==== Document segment ====

On the view your body is just a sack of bones inhabited temporarily by your "I", your soul: the question is, what is the *value* of that temporary time? It's obviously of some value! But how much value, given that the soul will perdure eternally, given that all true goods are soul goods? If the answer is, not *that* much value, then it's open to the Cartesian dualist to reason about soul-body fusions as disposable. What's really valuable about this fusion can't be hurt by physical means. So you can reason about these fusions as mere bodies.

droit au butt (Euler), Monday, 17 November 2014 10:22 (nine years ago) link

philosophers on this thread, when you see something like this (http://www.newappsblog.com/2014/11/taylor-swifts-platonism.html) how does it make you feel about your profession

a total laugh package (s.clover), Saturday, 22 November 2014 04:49 (nine years ago) link

Euler--

How modern is the Christian view soul I'm talking about? Post-1641?

It seems like your position on the Descartes thing has shifted a bit. At first you saddled him with some responsibility for a view of "persons as mere collections of particles" etc., but now that I've pointed out how at odds that is with the Cartesian notion of the person, it seems like you're saying that Descartes made possible a view of bodies as disposable, precisely because the person is identified with the immaterial soul, and not the collection of particles to which it's temporarily bound. I hope you can see how this was confusing.

The place you're at with it now does make more sense to me. The question remains, though--what happened between Descartes and the 1930s that allows us to connect him to the Holocaust? Because I don't think the Nazis justified what they did on the grounds that, after all, they were only destroying Jewish bodies, not Jewish souls. Seems like their moral pathology had less to do with a philosophical position on the connection between mind/soul and body and more to do with thinking of Jewish people (and others) as subhuman in the first place. So there's still this big blank to be filled in.

====

## Given instruction A
Reproduce verbatim the lines of the records between the line holding "city: East Dublin" and the line holding "city: Dorfbeuern", inclusive.

==== Source material ====

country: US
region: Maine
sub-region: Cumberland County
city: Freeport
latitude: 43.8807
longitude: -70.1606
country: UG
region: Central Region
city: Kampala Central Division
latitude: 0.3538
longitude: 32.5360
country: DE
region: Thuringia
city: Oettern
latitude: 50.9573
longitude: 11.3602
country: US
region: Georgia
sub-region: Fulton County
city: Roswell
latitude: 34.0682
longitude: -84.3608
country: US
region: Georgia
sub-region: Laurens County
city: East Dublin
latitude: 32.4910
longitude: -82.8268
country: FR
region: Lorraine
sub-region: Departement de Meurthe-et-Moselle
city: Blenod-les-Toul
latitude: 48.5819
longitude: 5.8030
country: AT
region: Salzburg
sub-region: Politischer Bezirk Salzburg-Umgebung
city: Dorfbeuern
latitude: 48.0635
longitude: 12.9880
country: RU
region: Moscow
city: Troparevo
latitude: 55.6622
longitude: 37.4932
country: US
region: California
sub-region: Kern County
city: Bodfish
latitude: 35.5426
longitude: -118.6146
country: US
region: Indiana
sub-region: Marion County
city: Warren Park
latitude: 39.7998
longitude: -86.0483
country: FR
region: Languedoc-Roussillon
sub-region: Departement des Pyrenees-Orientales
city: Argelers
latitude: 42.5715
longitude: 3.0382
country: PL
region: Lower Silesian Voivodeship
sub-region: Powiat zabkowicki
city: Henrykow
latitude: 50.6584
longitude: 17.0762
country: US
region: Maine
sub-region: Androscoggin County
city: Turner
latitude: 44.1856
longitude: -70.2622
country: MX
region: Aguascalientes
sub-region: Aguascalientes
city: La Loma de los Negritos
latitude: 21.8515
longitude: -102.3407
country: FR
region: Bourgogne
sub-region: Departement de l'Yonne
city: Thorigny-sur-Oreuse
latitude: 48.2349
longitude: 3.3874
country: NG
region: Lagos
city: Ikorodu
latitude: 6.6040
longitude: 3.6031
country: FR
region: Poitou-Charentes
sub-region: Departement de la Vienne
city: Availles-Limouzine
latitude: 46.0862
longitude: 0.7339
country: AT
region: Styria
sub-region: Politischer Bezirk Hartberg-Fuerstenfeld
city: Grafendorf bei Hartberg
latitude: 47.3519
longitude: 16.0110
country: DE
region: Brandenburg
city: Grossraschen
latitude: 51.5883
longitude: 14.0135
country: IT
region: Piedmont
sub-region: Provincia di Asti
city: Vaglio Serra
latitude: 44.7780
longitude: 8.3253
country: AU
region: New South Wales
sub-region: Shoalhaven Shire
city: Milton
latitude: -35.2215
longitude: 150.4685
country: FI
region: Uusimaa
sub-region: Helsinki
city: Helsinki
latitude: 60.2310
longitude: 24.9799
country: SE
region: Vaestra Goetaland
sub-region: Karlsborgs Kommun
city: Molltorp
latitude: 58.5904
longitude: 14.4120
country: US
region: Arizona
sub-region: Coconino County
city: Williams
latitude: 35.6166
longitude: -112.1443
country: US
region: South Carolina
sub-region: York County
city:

====

## Given instruction B
Repeat word for word the passage of the discussion thread on Cartesian dualism between "droit au butt" and "talking about? Post-1641?", inclusive.

## Solution A
city: East Dublin
latitude: 32.4910
longitude: -82.8268
country: FR
region: Lorraine
sub-region: Departement de Meurthe-et-Moselle
city: Blenod-les-Toul
latitude: 48.5819
longitude: 5.8030
country: AT
region: Salzburg
sub-region: Politischer Bezirk Salzburg-Umgebung
city: Dorfbeuern

## Solution B
droit au butt (Euler), Monday, 17 November 2014 10:22 (nine years ago) link

philosophers on this thread, when you see something like this (http://www.newappsblog.com/2014/11/taylor-swifts-platonism.html) how does it make you feel about your profession

a total laugh package (s.clover), Saturday, 22 November 2014 04:49 (nine years ago) link

Euler--

How modern is the Christian view soul I'm talking about? Post-1641?